The Next Three Days Behind The Scenes with director Paul Haggis

Director Paul Haggis talks about remaking a big budget version of French film Pour Elle [Anything for Her] with Russell Crowe.

What drew you to The Next Three Days?
PH: I loved the French film Pour Elle [Anything for Her]. I thought it was quite a nice film and I thought there were a number of questions that the writers and director had posed that I could answer in my own way, and other questions that would arise from that that I could explore. Especially concerning the characters and the depths that someone would go to do something like this, and the price that one pays to pull something like this off. That’s what I wanted; to screw into the emotional and moral levels.

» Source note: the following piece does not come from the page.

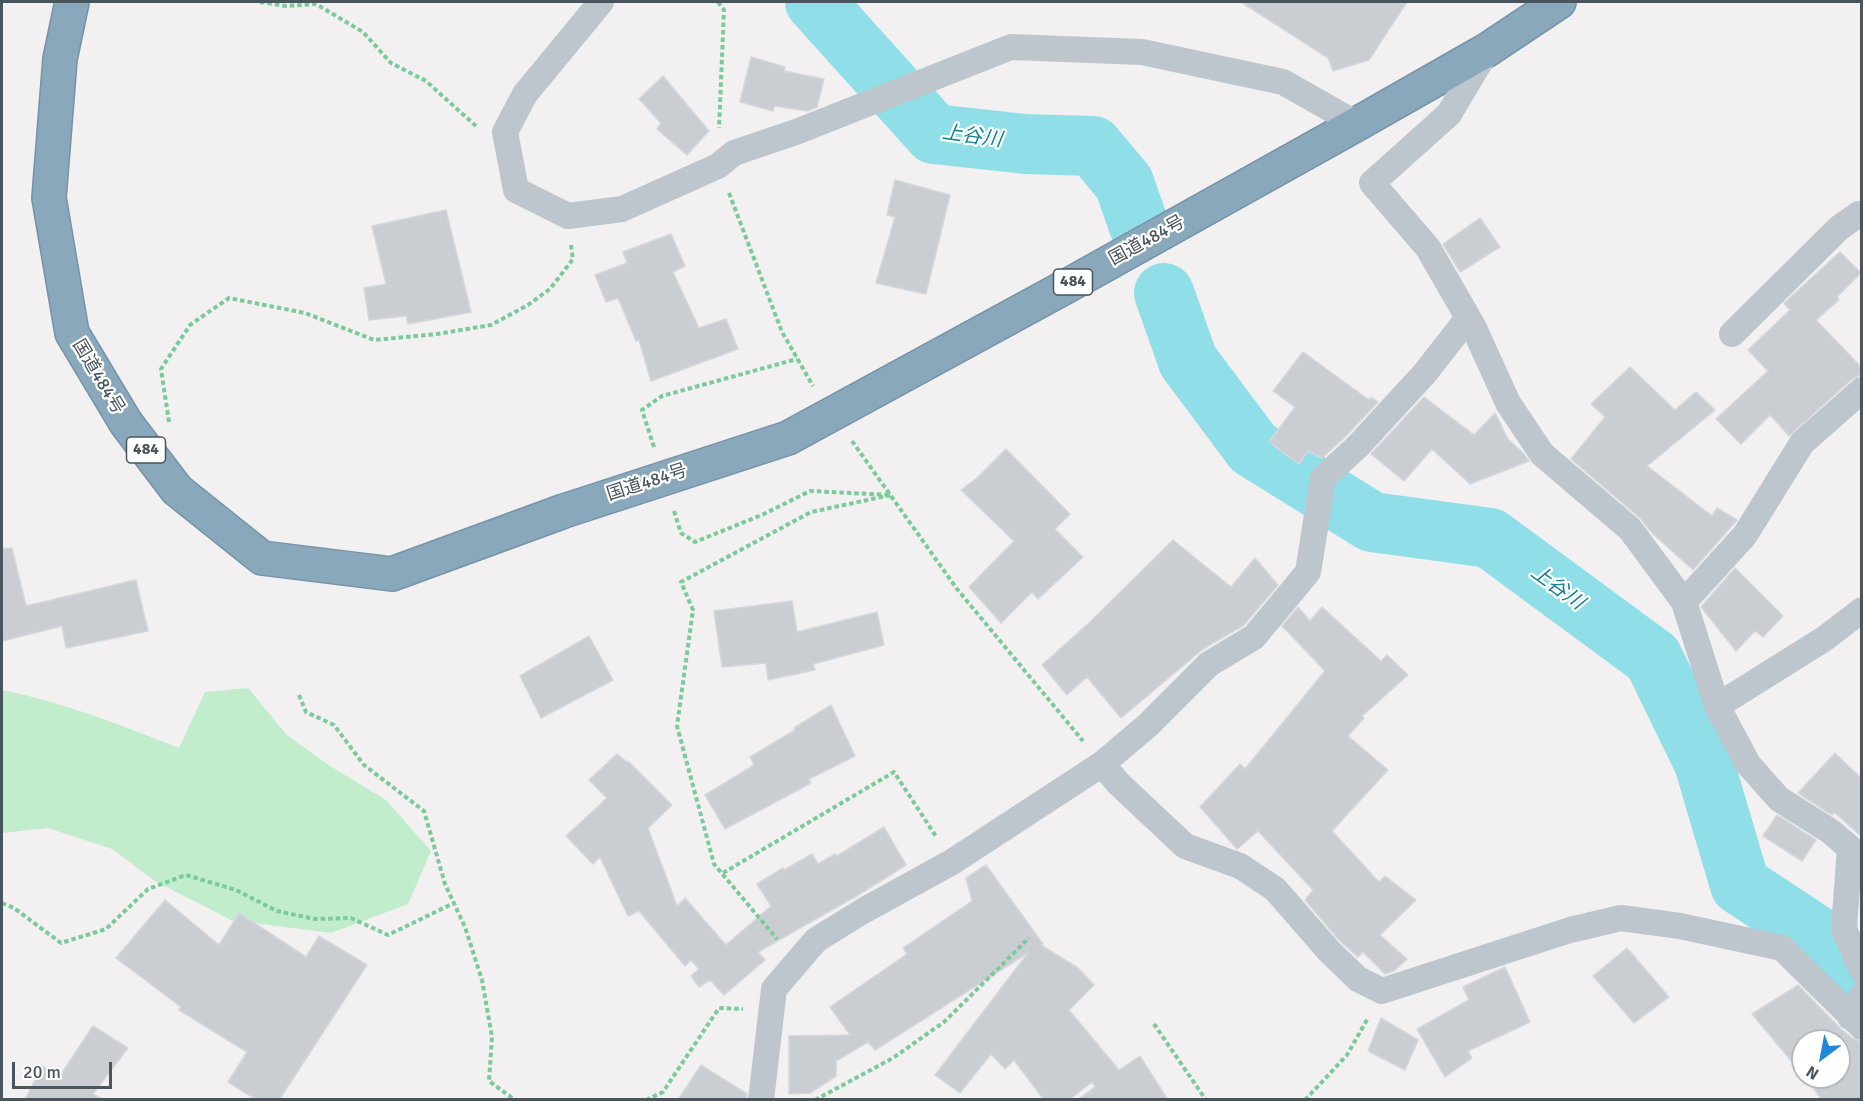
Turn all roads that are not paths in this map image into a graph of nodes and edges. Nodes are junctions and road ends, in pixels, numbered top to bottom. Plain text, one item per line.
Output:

How challenging was directing a thriller?

PH: It was a lot of fun. It was challenging because there were so many locations and so many scenes and you had to run around town a lot, but it certainly kept you on your ties. There weren’t a lot of 10 page scenes where you could play with the characters [laughs], there were tons and tons of one-eighth page scenes and you had to figure out how to tell the story well.

While the film is a slow burner, there is quite a lot of action in it, was this something that appealed to you?
PH: Yeah I liked the fact that there was a long, slow burn up to this ‘explosion’. I think Miles Davis said recently ‘It’s hard to play slow’ and the first two thirds of the film were probably the most difficult. As soon as you break someone out of jail and run and things go wrong it’s a heck of a lot easier. Keeping the tension while people are just sitting there thinking, that was the hard part.

Did you decide to stick closely to the story of Pour Elle or use the basic idea from the film and take it your own way?
PH: I think I did both. I think if you watch Pour Elle you will recognise the plot; it’s exactly the same and yet it’s a completely different film. I loved the structure of it but thought that I could make it deeper and darker, which I thought was a tad perverse – for an American filmmaker to think they could take a French film and make it darker [laughs] but I could also add some elements that would make it more exciting.

Ultimately, the way in which the breakout happens is kept quite secret from the audience. How difficult was this for you to create?
PH: It was a great deal of fun because I went to the location and just thought the whole thing up myself. I located Pittsburgh and thought ‘This is good because this is the largest prison in the world’ – it’s very modern, no one has ever escaped from this. So I did a lot of research and discovered how people had tried to escape and used some of their methods in my own way. I was just thinking ‘Ok so I get out here, what’s that over there? And what’s that across the street?’ and really embraced the world of Pittsburgh. I was standing on a street corner there while I was doing research and suddenly there was a flood of people in team colours walking down the street and I was like ‘Woah! What the hell is this!?’ [laughs] It’s a huge sports town and all of their teams have the exact same colours and I thought ‘Oh good, I can use this!’ and things like that just fell naturally in place.

John finds tutorial videos on YouTube that help him with making a bump key or breaking into a van, are those videos really there?
PH: Yes. I had to reshoot them for copyright reasons but they are all there. They work, but the how to break into a car thing – it’s a particular model car, and a particular year, so don’t try it on your friend’s car [laughs]. If you go online you can find how to make a bump key, but you can’t do it by watching my movie! [laughs]

You wrote and directed The Next Three Days, did you find you had to sacrifice your vision as a writer for your vision as a director or vice versa?
PH: No, they are different arts. You create the world on paper just like an architect does as you write it, then you have to build the damn thing [laughs]. They are just different skill sets and you can’t be too precious about the material. You just have to think ‘how can I tell the story well?’ and if you can’t tell it this particular way that’s on paper, then I’ll try it this way. With this one, I didn’t have to, we pretty much shot exactly what I wrote, I did end up cutting a lot; when I assembled it with my editor, it was three hours long so I did cut an hour out of it. There was a great deal on paper that didn’t end up on the screen, but if you get the DVD you will see it there [laughs]

What do you hope audiences will take from the film?
PH: I hope they will have a good ride, they’ll be entertained… I think it’s a thinking person’s thriller. I think there are a few little troubling notions in there that will resonate with people.

How do you hope fans of Pour Elle will respond to The Next Three Days?
PH: I was in Paris when it was released and they all seemed to like it quite a bit so, that’s encouraging.

You are arguably best known for your writing, what made you want to go into directing?
PH: I am a filmmaker, I like to make movies. The more of the movie I can make, the happier I am, so if I can just write it, that’s fine, if I can write and produce it I’m happier, and if I can write, produce and direct it I’m happiest.

What’s next?
PH: I have a couple of things that I am playing with, but I think the film Third Person – which I am writing – will be the next thing. It’s sort of like Crash, but about relationships. It’s three different stories intertwined, and hopefully set in three different cities. I am hoping to do it in New York, London and Rome. So I am just finishing that script up at the moment.